Douroux refused. As long as she was principal she would follow the stated mission of Middle College High School and take in students without prejudice or condition. Marilyn Douroux was a part time boxing promoter who, during that first year, brought former heavyweight champion Archie Moore to the school to give boxing clinics to the students and perhaps give them a structure and a discipline into which they could channel their anger and impulsiveness. There were plenty of fights that first semester – with and without Archie Moore. Fists flew, guns were drawn; sometimes in plain sight. Students went to jail and never returned. Others were shot, got patched up, and did return.
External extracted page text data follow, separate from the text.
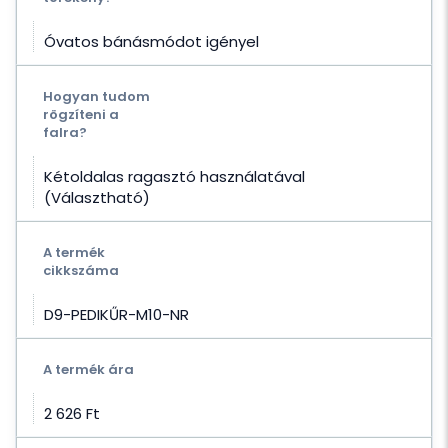
Óvatos bánásmódot igényel
Hogyan tudom
rögzíteni a
falra?
Kétoldalas ragasztó használatával
(Választható)
A termék
cikkszáma
D9-PEDIKŰR-M10-NR
A termék ára
2 626 Ft‎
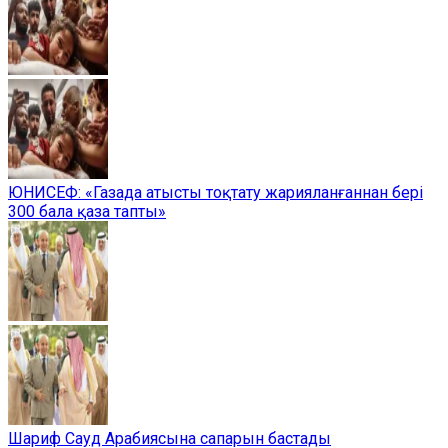
ЮНИСЕФ: «Газада атысты тоқтату жарияланғаннан бері
300 бала қаза тапты»
Шариф Сауд Арабиясына сапарын бастады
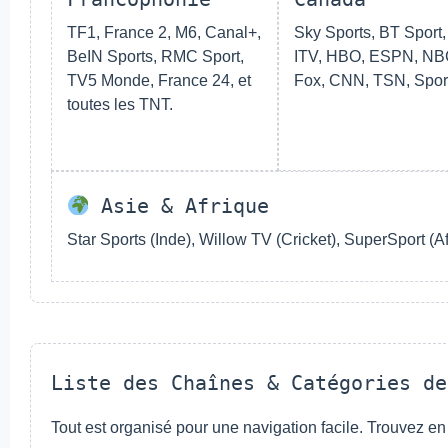
TF1, France 2, M6, Canal+,
Sky Sports, BT Sport
BeIN Sports, RMC Sport,
ITV, HBO, ESPN, NB
TV5 Monde, France 24, et
Fox, CNN, TSN, Sport
toutes les TNT.
Asie & Afrique
Star Sports (Inde), Willow TV (Cricket), SuperSport (A
Liste des Chaînes & Catégories de
Tout est organisé pour une navigation facile. Trouvez e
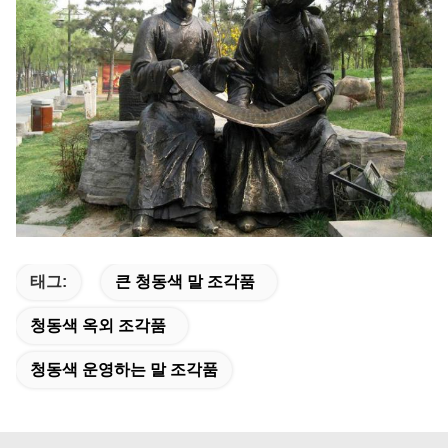
태그:
큰 청동색 말 조각품
청동색 옥외 조각품
청동색 운영하는 말 조각품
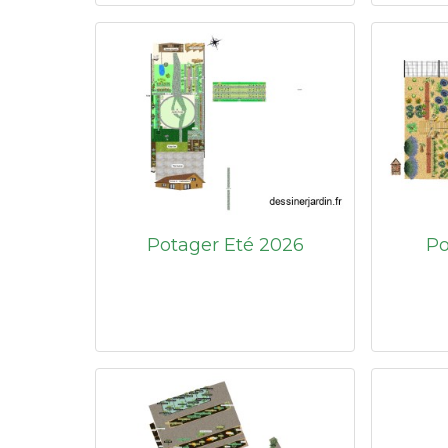
Potager Eté 2026
Po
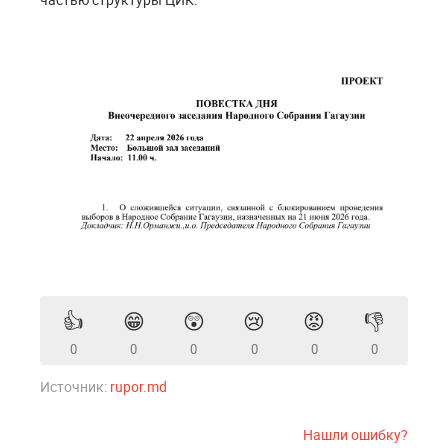
👍
😁
😲
😢
😡
👎
0
0
0
0
0
0
Источник:
rupor.md
Нашли ошибку?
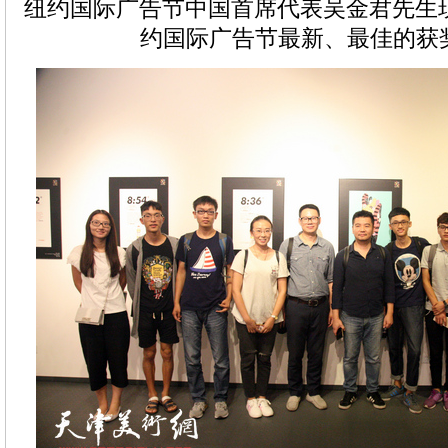
纽约国际广告节中国首席代表吴金君先生现
约国际广告节最新、最佳的获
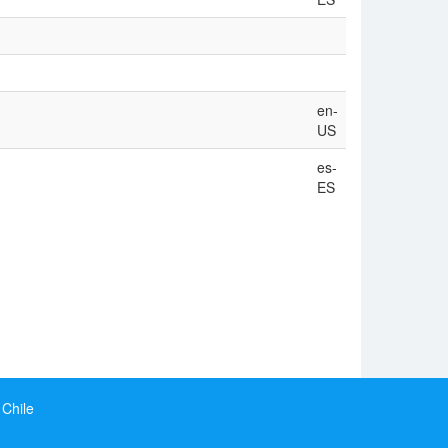
en-
US
es-
ES
 Chile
Others vanished for reasons known and unknown.


Amidst all this tumult, many kids found a home at Middle College HS. They enrolled in and attended college classes and earned passing grades.


But the college administration remained wary. President Laikin threatened to close the school if Douroux didn’t promise to screen incoming students for the next school year.


Douroux believed he was bluffing. With $150,000 of annual state grant money behind them, Middle College HS was—she believed—untouchable. The money was administered through Southwest College, which took half off the top to pay the salary of a “liaison”—an administrator working with the high school. To Marilyn Douroux that was embezzlement of funds intended for “underserved children of color.” She demanded that all the money be used directly for materials, field trips, equipment. She threatened to go to the newspapers if they did not immediately comply.


In January 1990, at the request of the LA Southwest College administration, Marilyn Douroux was reassigned to another school.


Her replacement was Natalie Battersbee, the principal from Duke Ellington Continuation School. Natalie had been the first choice to be principal at Middle College High School. She’d been recruited for the job two years earlier, had assembled a team and visited the original Middle College HS in New York. Then, mysteriously, she had been snubbed in favor or Douroux. Now, without explanation or apology, Bettersbee was back in as Middle College principal.